5. Evaluate the logarithm using a calculator:

log base 10(1/6.5) ≈ -0.209

log base 10(1/2) = -0.301

So, log base 1/2(1/6.5) ≈ -0.209 / -0.301 ≈ 0.695

6. Substitute the value of log base 1/2(1/6.5) back into the equation:

(t/15) < 0.695

7. Multiply both sides by 15:

t < 0.695 * 15

t < 10.425

8. Since t represents time, it cannot be negative, so the final answer is:

0 < t < 10.425

Therefore, it takes between 0 and approximately 10.425 minutes for the amount of aspirin to drop below 50 mg.

Answer 4

To find the time it takes for the amount of aspirin to drop below 50 mg, we need to solve the inequality A < 50, where A is given by the equation A = 325(1/2)^(t/15).

First, let's rewrite the inequality with the equation:
325(1/2)^(t/15) < 50.

Now we will solve this inequality using logarithms.
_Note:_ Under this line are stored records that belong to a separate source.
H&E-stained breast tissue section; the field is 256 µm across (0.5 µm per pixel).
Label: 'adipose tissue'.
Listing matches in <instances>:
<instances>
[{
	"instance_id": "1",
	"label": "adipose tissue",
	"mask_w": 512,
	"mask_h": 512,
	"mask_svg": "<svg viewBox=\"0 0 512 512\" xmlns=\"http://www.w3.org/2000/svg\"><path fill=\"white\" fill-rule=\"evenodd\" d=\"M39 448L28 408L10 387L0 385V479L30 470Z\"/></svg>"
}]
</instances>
Taking the logarithm (base 1/2) of both sides will help us isolate t:
log base (1/2)(325(1/2)^(t/15)) < log base (1/2)50.

Applying logarithm properties, we can simplify this:
log base (1/2)325 + log base (1/2)(1/2)^(t/15) < log base (1/2)50.
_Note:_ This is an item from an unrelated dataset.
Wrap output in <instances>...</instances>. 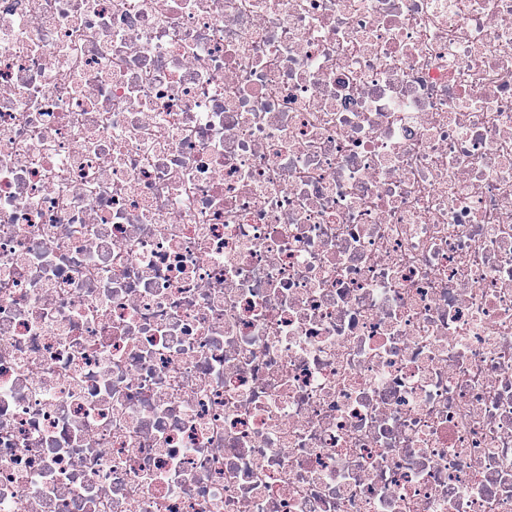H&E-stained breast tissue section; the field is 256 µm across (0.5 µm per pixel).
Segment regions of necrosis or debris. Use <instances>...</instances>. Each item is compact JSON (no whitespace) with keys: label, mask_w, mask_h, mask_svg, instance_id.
<instances>
[{"label":"necrosis or debris","mask_w":512,"mask_h":512,"mask_svg":"<svg viewBox=\"0 0 512 512\" xmlns=\"http://www.w3.org/2000/svg\"><path fill=\"white\" fill-rule=\"evenodd\" d=\"M0 512H512V0H0Z\"/></svg>","instance_id":"necrosis-or-debris-1"}]
</instances>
Since log base (1/2)(1/2)^(t/15) is simply t/15, we have:
log base (1/2)325 + t/15 < log base (1/2)50.

Next, we can evaluate the logarithms using the base change rule:
log base (1/2)325 can be rewritten as log base 2(325) divided by log base 2(1/2), which simplifies to -log base 2(325).
Similarly, log base (1/2)50 can be rewritten as log base 2(50) divided by log base 2(1/2), which simplifies to -log base 2(50).
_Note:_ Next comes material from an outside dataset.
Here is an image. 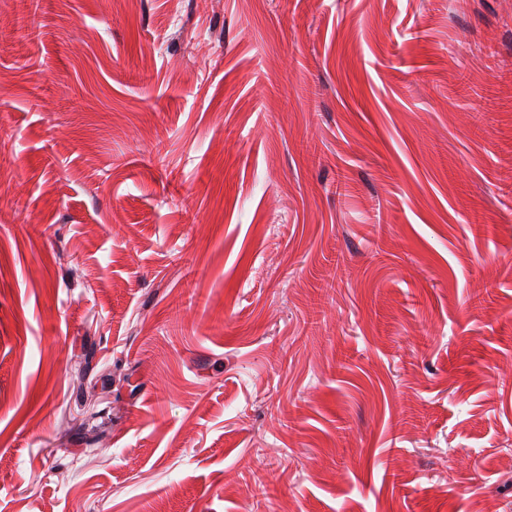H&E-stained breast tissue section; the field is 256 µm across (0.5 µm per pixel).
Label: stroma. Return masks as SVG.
<instances>
[{"label": "stroma", "mask_w": 512, "mask_h": 512, "mask_svg": "<svg viewBox=\"0 0 512 512\" xmlns=\"http://www.w3.org/2000/svg\"><path fill=\"white\" fill-rule=\"evenodd\" d=\"M160 507L512 512V0H0V512Z\"/></svg>", "instance_id": "35a3bbf8"}]
</instances>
Now the inequality becomes:
-log base 2(325) + t/15 < -log base 2(50).

To isolate t, we can multiply both sides of the inequality by 15:
15 * (-log base 2(325) + t/15) < 15 * -log base 2(50).

This simplifies to:
-t/2 < -15 * log base 2(50) + 15 * log base 2(325).

Multiplying both sides by -2 (and reversing the inequality sign because we multiplied by a negative number) gives us:
t > 2 * (15 * log base 2(50) - 15 * log base 2(325)).

Finally, we calculate the value on the right-hand side to find:
t > 2 * (15 * log2(50) - 15 * log2(325)).

Evaluating the right-hand side gives a specific value that you can use in the inequality to find the time it takes for the amount of aspirin to drop below 50 mg.